Monday, December 05, 2016

You Got Six Freakin' Gallons of Milk!

"I honestly can't count worth a poot," I warily told my father in a weak warning with a meekish grin. "I assure you I'll be wanting more the next Monday on grocery day. None of it is going to waste."

I really did miscount how many gallons of whole milk I was going to buy. My addled brain thought I had four instead of six. Fortuitous was the fact that I got two family sized boxes of Kellogg's Frosted Flakes. I will show you which cereal box toys I got tomorrow on a midday news flash if I can get my cranky camera to work. That reminds me I should have bought more rechargeable batteries, but they are $8.99 for a pack of four. Expensive and easily forgettable under such extreme budget pressure...
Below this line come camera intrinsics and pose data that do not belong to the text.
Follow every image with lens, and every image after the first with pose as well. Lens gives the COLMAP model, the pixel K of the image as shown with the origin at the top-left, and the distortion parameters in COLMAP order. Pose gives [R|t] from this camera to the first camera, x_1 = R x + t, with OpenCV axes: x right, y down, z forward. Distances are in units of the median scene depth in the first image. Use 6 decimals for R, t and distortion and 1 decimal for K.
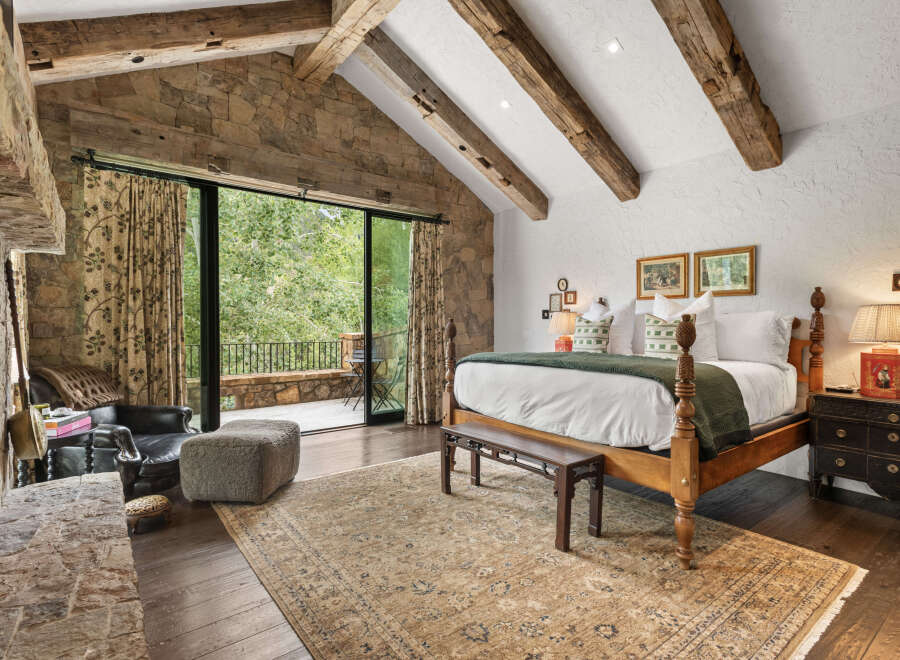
lens RADIAL K [[464.1, 0, 453.8], [0, 464.1, 328.6], [0, 0, 1]] dist [0.011562, -0.002616]
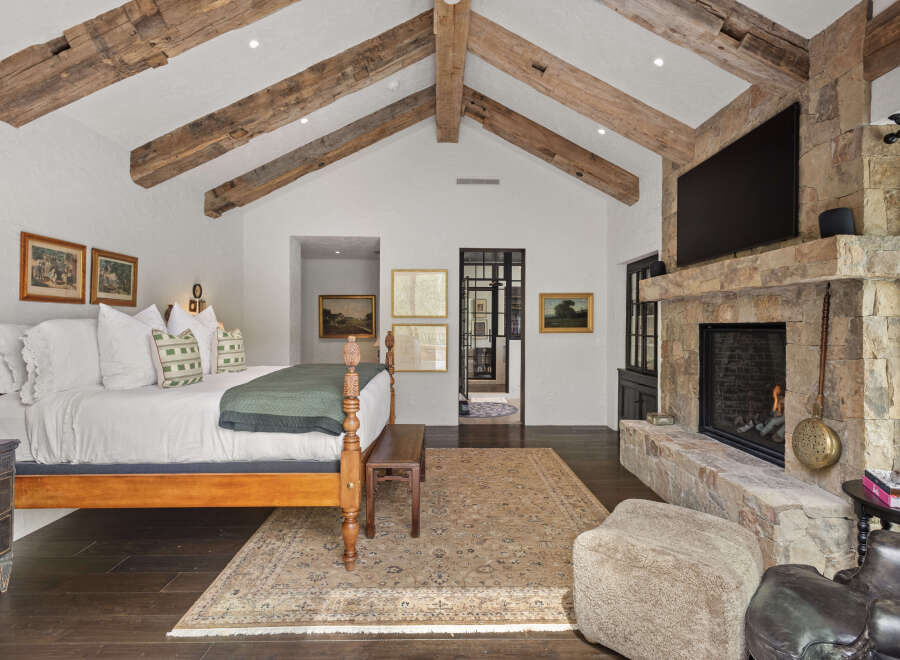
lens RADIAL K [[464.1, 0, 449.8], [0, 464.1, 326.7], [0, 0, 1]] dist [0.011562, -0.002616]
pose [[-0.801680, -0.008441, 0.597694, -0.496890], [-0.001731, 0.999929, 0.011799, -0.042830], [-0.597751, 0.008424, -0.801637, 1.405037]]
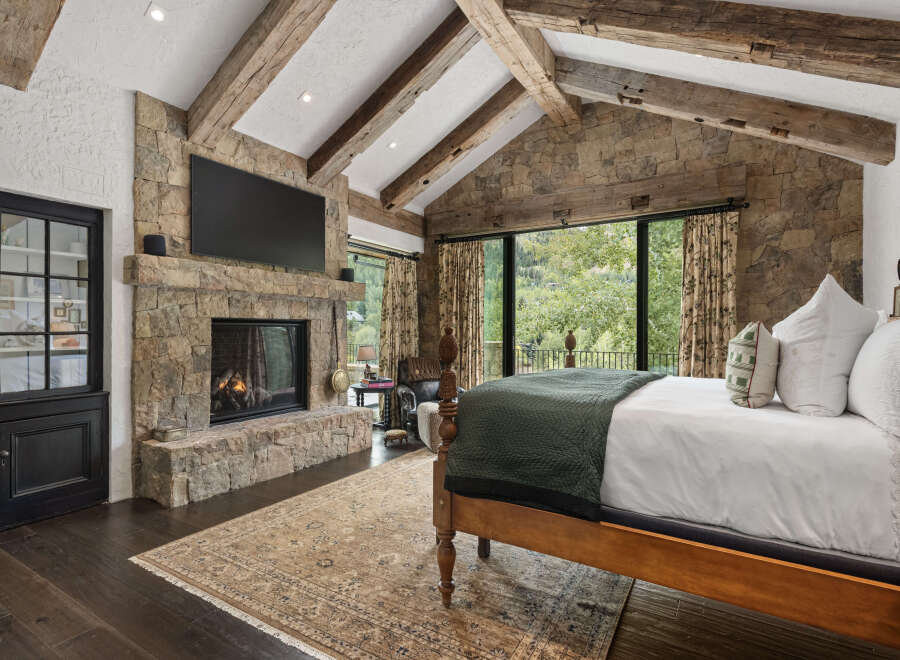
lens RADIAL K [[464.1, 0, 449.9], [0, 464.1, 330.4], [0, 0, 1]] dist [0.011562, -0.002616]
pose [[0.356054, -0.002028, -0.934463, 0.803300], [-0.014971, 0.999857, -0.007874, -0.009712], [0.934345, 0.016793, 0.355973, 0.395582]]
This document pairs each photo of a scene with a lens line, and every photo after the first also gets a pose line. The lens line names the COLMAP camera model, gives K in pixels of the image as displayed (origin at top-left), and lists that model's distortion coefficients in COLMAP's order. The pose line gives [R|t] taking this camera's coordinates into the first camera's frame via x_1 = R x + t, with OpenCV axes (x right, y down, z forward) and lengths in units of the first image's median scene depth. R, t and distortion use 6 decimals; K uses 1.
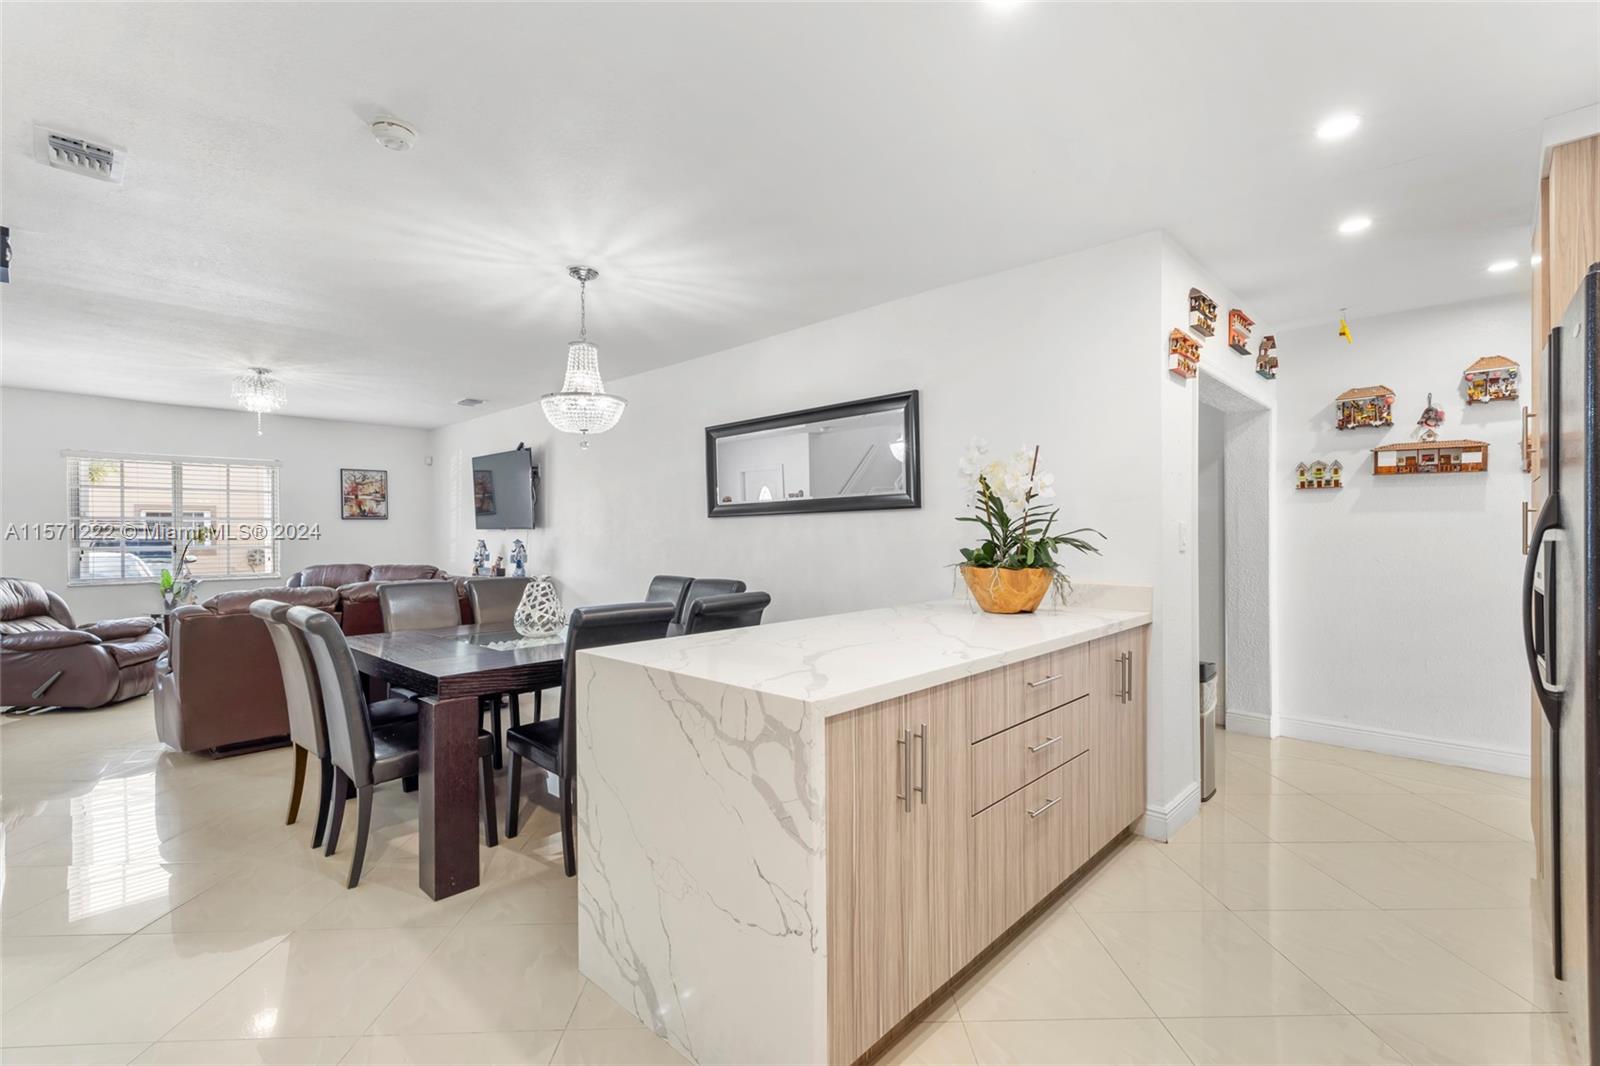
lens RADIAL K [[707.5, 0, 813.5], [0, 707.5, 530.4], [0, 0, 1]] dist [-0.003236, -0.000401]
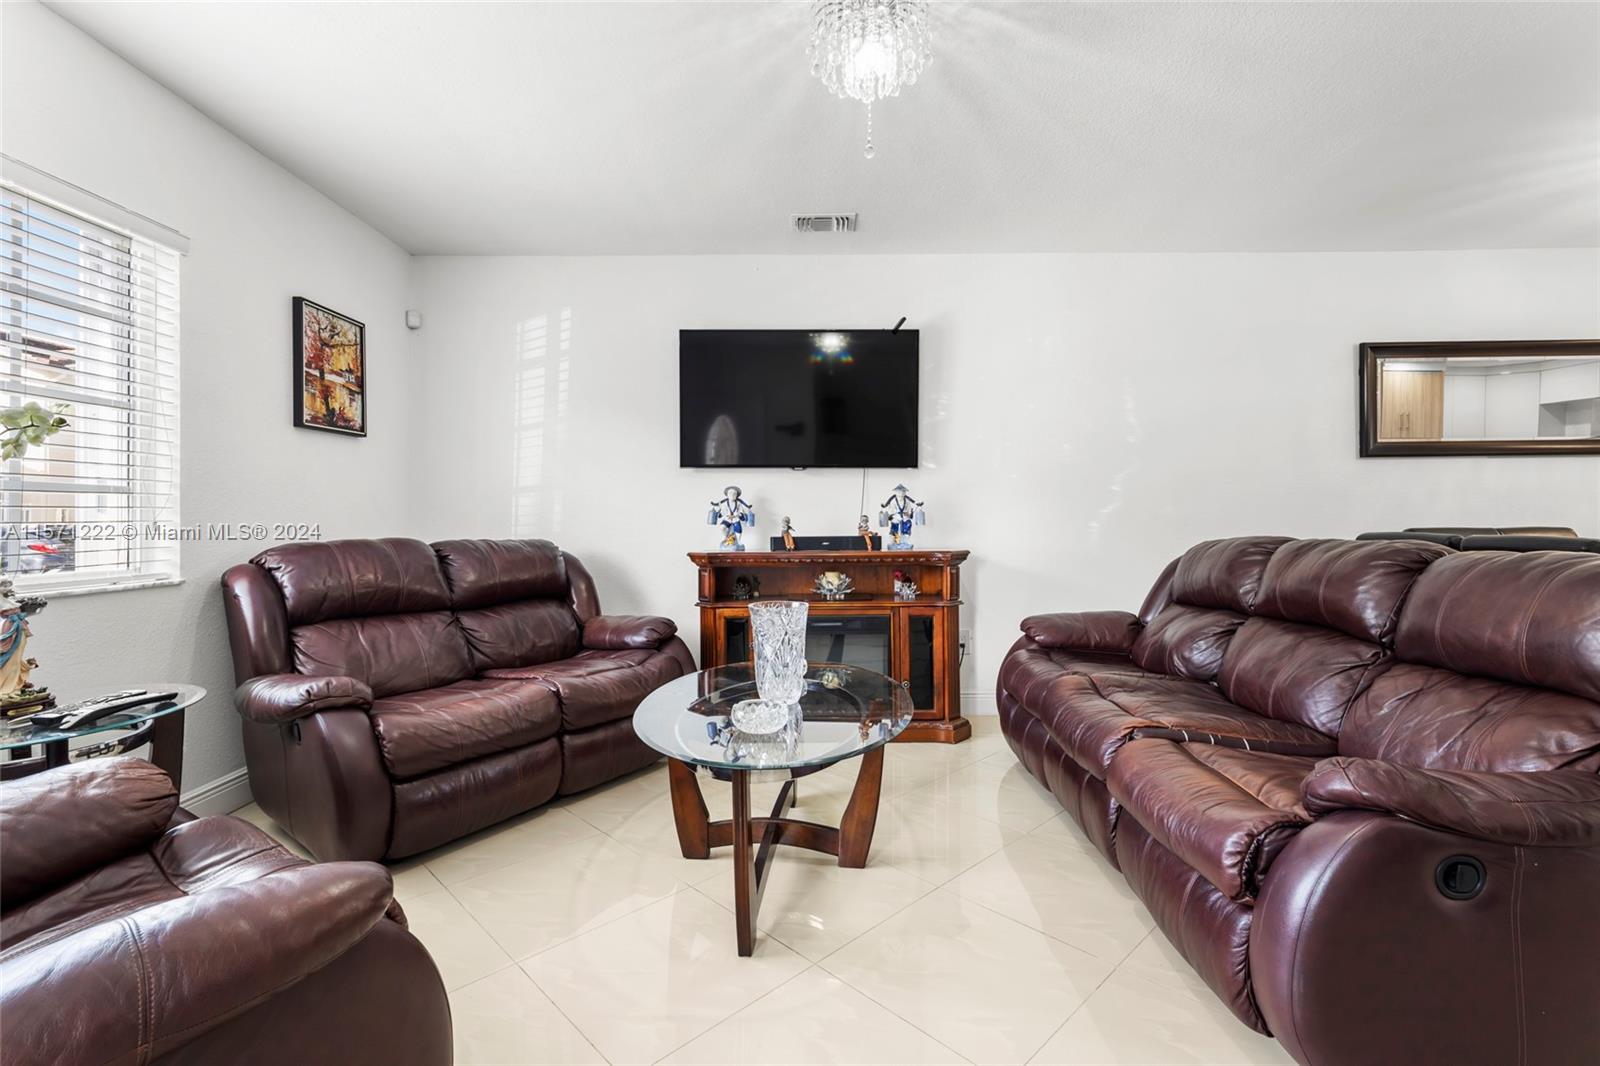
lens RADIAL K [[707.5, 0, 809.1], [0, 707.5, 522.1], [0, 0, 1]] dist [-0.003236, -0.000401]
pose [[0.740934, -0.000820, 0.671577, -1.151883], [-0.005017, 0.999965, 0.006757, 0.052777], [-0.671559, -0.008376, 0.740904, 0.832510]]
"You must really like your milk," the sweet and friendly cashier said with a warm and welcoming smile.

My father and I then inquired about Paige, but she was running the gas pumps outside tonight.

"If I still owned my business, then I would do anything to entice her into coming to work for me at the drugstore," my father said.

I got an absolutely incredible amount of food tonight for $64 bucks. I even surprised my father. He kept thinking something wasn't wrung up right or carefully enough. The only thing Kroger didn't have on my list tonight was a 6-pack of Amour Vienna sausages. They had everything else on my list for which I was elated. I noticed they were already stocking shelves this late at night. Dad's fervent protests with the manager might have solved part of the problem of empty store shelves late in the evenings.

I even used coupons tonight for a change. Dad got $2 cash back for my two large bottles of V-8 juice. Jermaine helped me with that bless his big old verbose soul. He showed me where the V-8 was and gave me the coupons.